Exercise
Would you please reproduce all the entries word for word, minus the pictures?

Supplied records
———
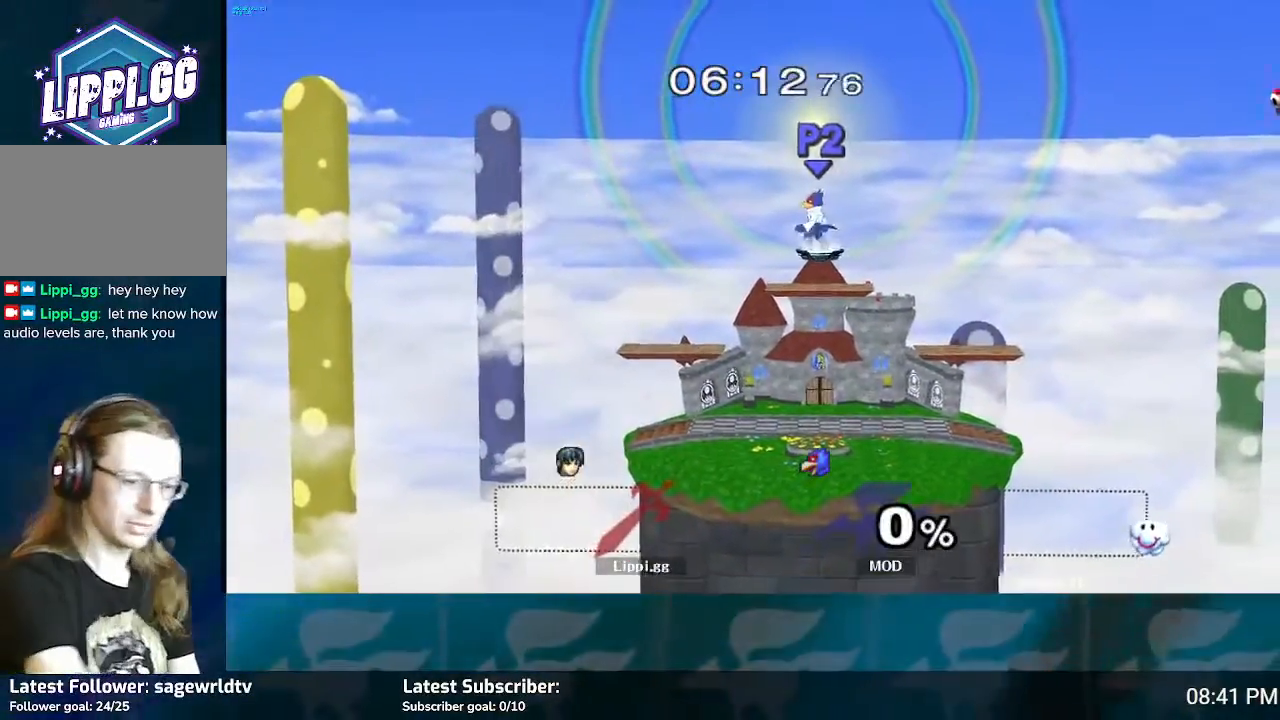
{"buttons": [], "left_stick": "center", "right_stick": "center", "events": []}
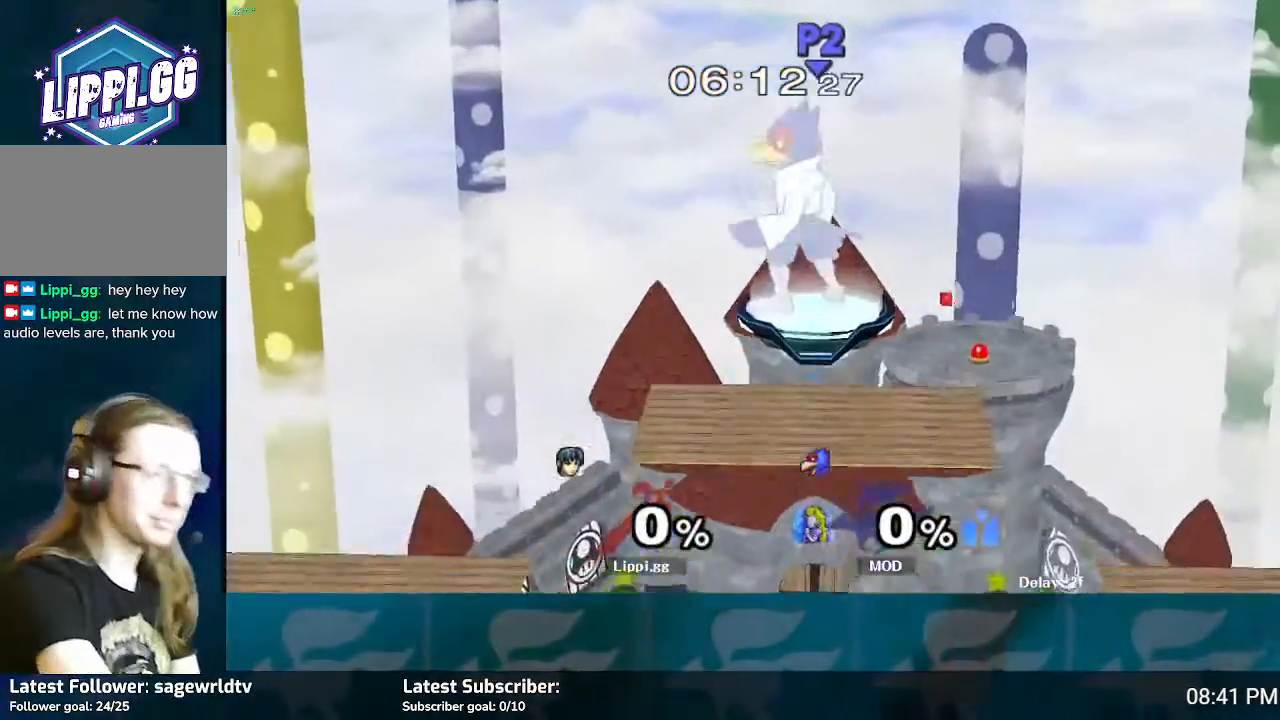
{"buttons": [], "left_stick": "center", "right_stick": "center", "events": []}
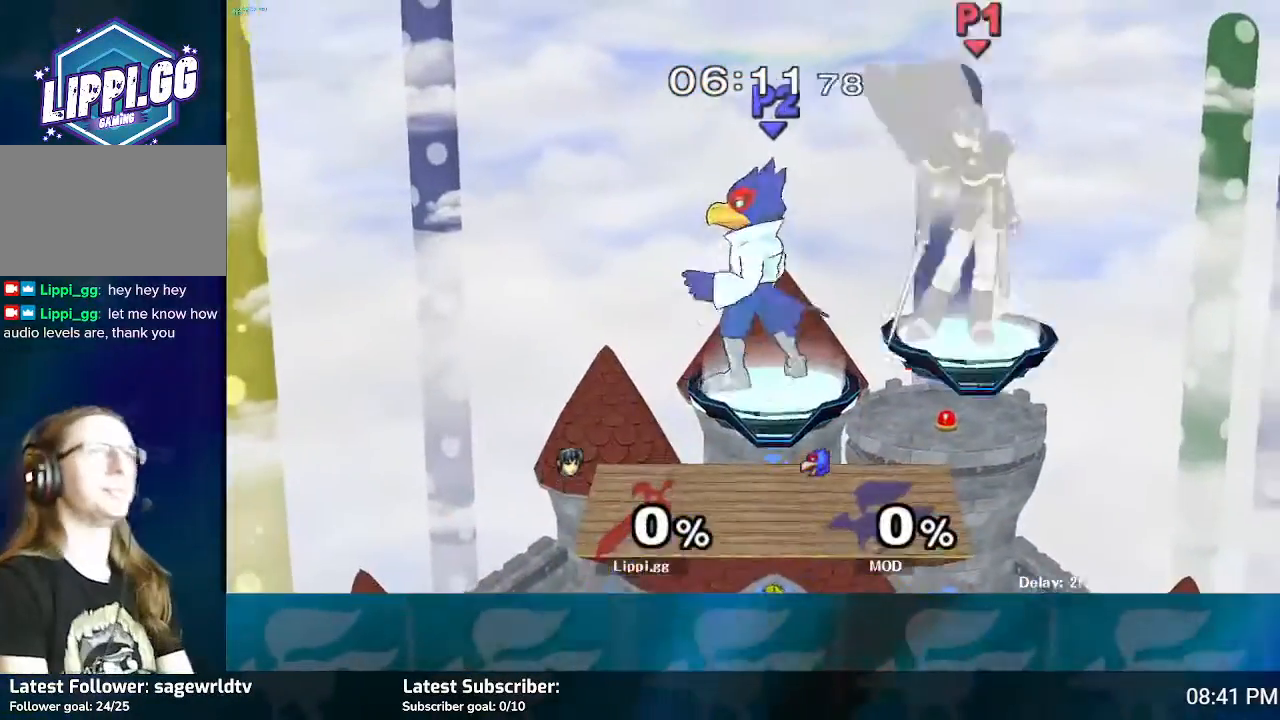
{"buttons": [], "left_stick": "center", "right_stick": "center", "events": []}
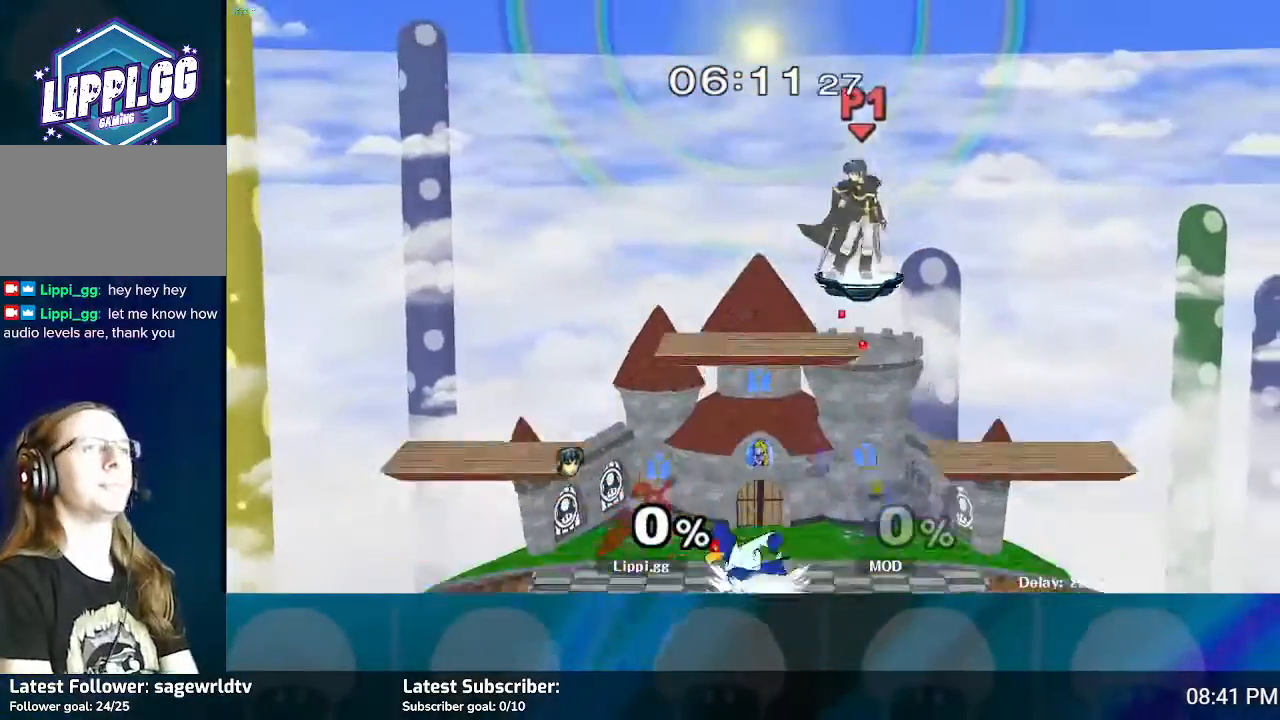
{"buttons": [], "left_stick": "center", "right_stick": "center", "events": [[100, "left_stick", "down"], [500, "left_stick", "center"]]}
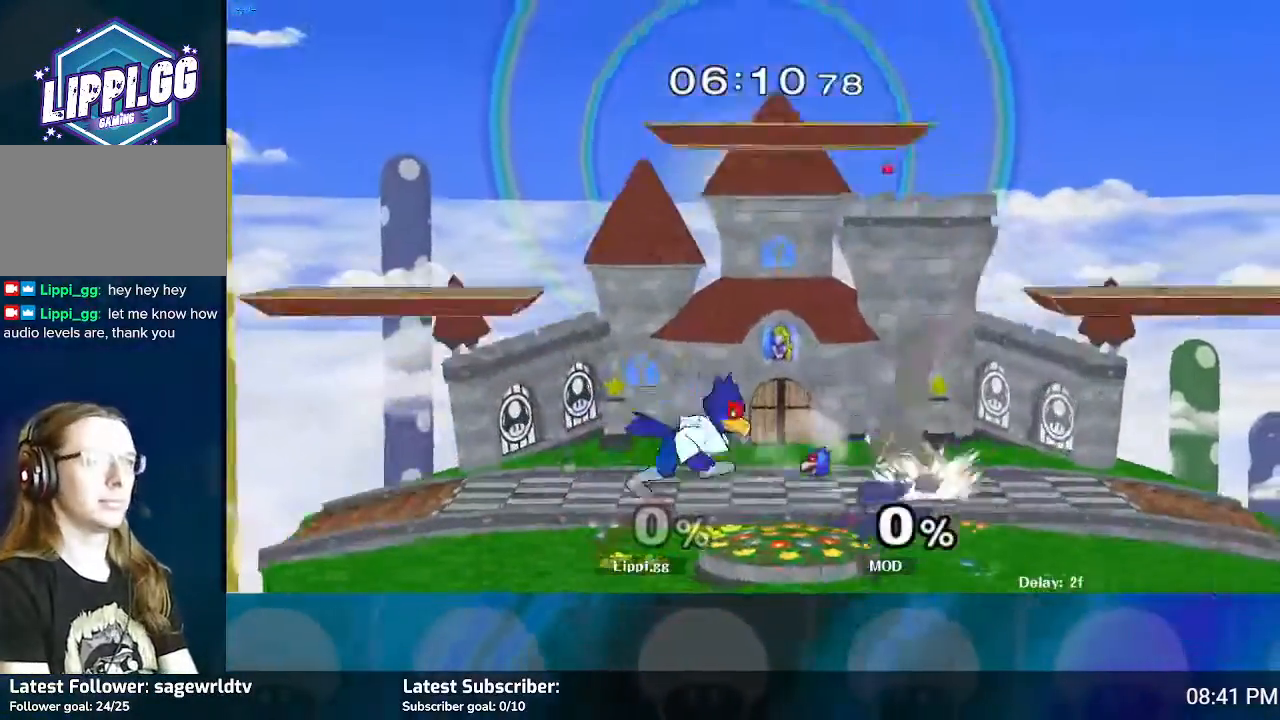
{"buttons": [], "left_stick": "up", "right_stick": "center", "events": [[201, "left_stick", "left"], [234, "Y", "down"], [301, "Y", "up"], [368, "left_stick", "center"], [401, "A", "down"], [468, "A", "up"], [468, "left_stick", "up"]]}
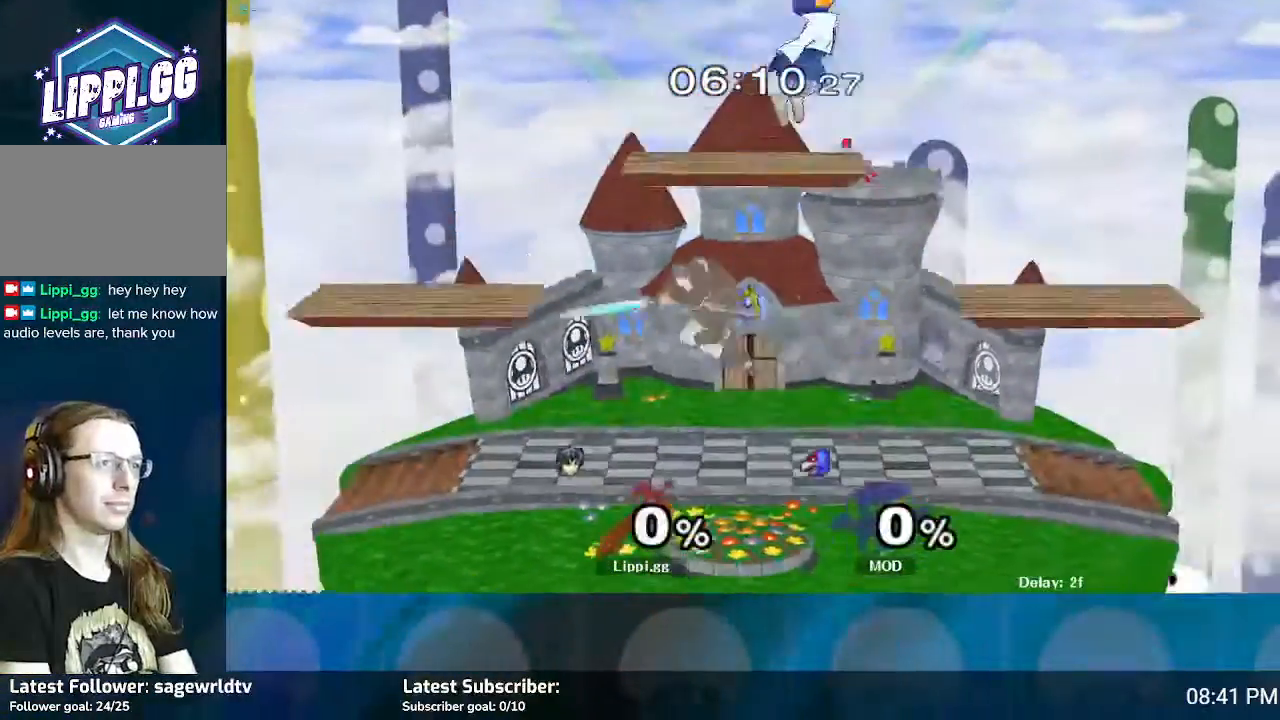
{"buttons": [], "left_stick": "center", "right_stick": "center", "events": [[33, "A", "down"], [67, "A", "up"], [67, "left_stick", "up-right"], [167, "left_stick", "down"], [400, "left_stick", "center"]]}
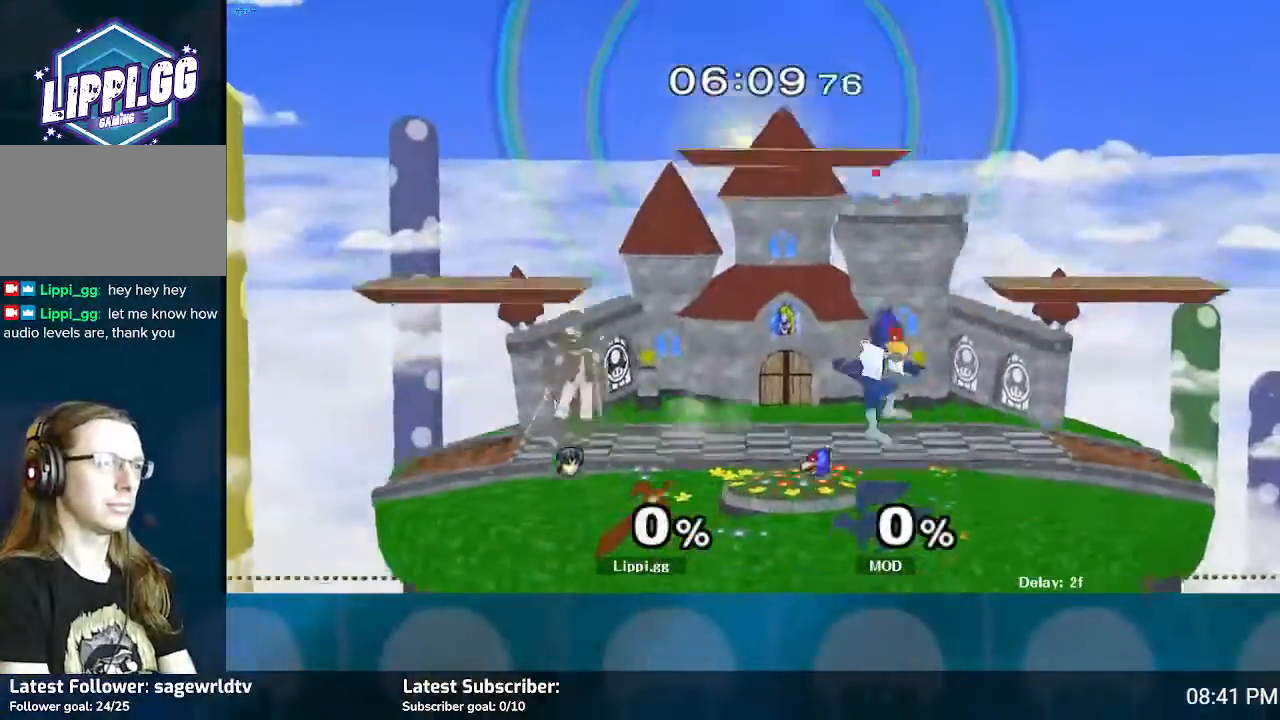
{"buttons": ["A"], "left_stick": "right", "right_stick": "center", "events": [[33, "left_stick", "right"], [200, "Y", "down"], [233, "Y", "up"], [266, "left_stick", "center"], [367, "A", "down"], [400, "A", "up"], [400, "left_stick", "right"], [467, "A", "down"]]}
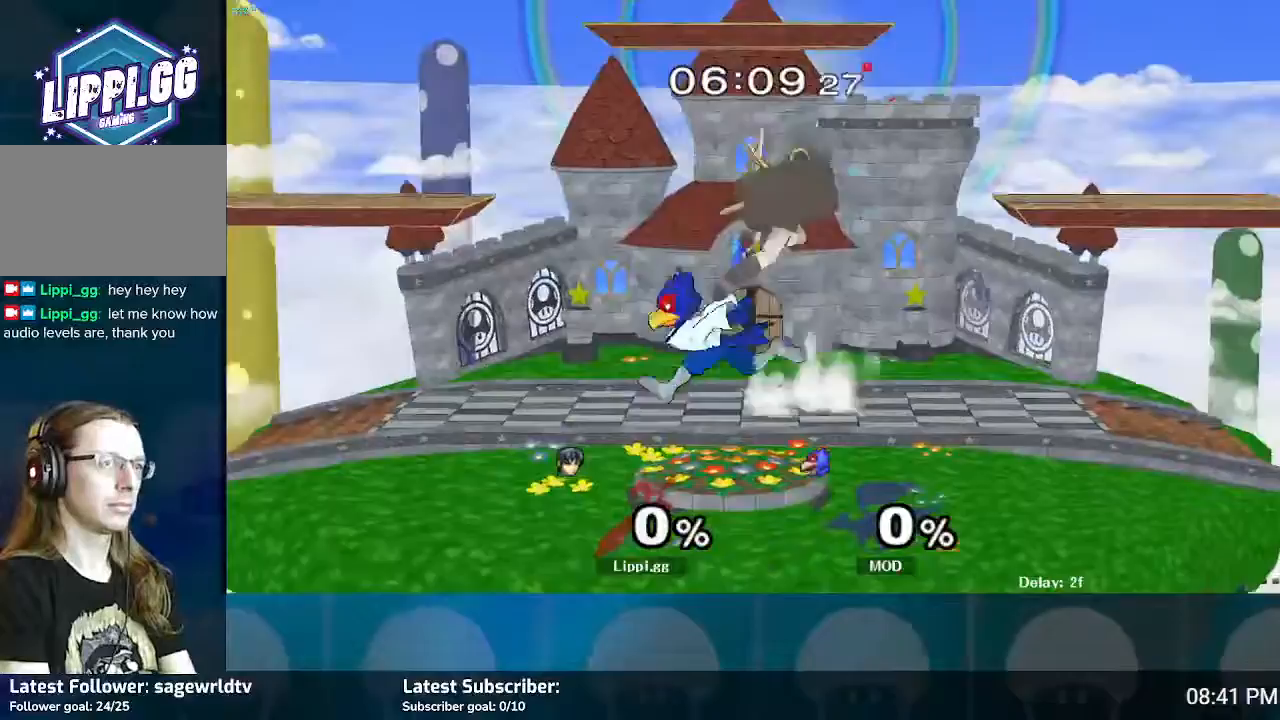
{"buttons": ["Y"], "left_stick": "left", "right_stick": "center", "events": [[33, "A", "up"], [100, "left_stick", "down"], [167, "A", "down"], [234, "A", "up"], [267, "left_stick", "down-right"], [467, "left_stick", "left"], [500, "Y", "down"]]}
———
Answer section
{"buttons": [], "left_stick": "center", "right_stick": "center", "events": []}
{"buttons": [], "left_stick": "center", "right_stick": "center", "events": []}
{"buttons": [], "left_stick": "center", "right_stick": "center", "events": []}
{"buttons": [], "left_stick": "center", "right_stick": "center", "events": [[100, "left_stick", "down"], [500, "left_stick", "center"]]}
{"buttons": [], "left_stick": "up", "right_stick": "center", "events": [[201, "left_stick", "left"], [234, "Y", "down"], [301, "Y", "up"], [368, "left_stick", "center"], [401, "A", "down"], [468, "A", "up"], [468, "left_stick", "up"]]}
{"buttons": [], "left_stick": "center", "right_stick": "center", "events": [[33, "A", "down"], [67, "A", "up"], [67, "left_stick", "up-right"], [167, "left_stick", "down"], [400, "left_stick", "center"]]}
{"buttons": ["A"], "left_stick": "right", "right_stick": "center", "events": [[33, "left_stick", "right"], [200, "Y", "down"], [233, "Y", "up"], [266, "left_stick", "center"], [367, "A", "down"], [400, "A", "up"], [400, "left_stick", "right"], [467, "A", "down"]]}
{"buttons": ["Y"], "left_stick": "left", "right_stick": "center", "events": [[33, "A", "up"], [100, "left_stick", "down"], [167, "A", "down"], [234, "A", "up"], [267, "left_stick", "down-right"], [467, "left_stick", "left"], [500, "Y", "down"]]}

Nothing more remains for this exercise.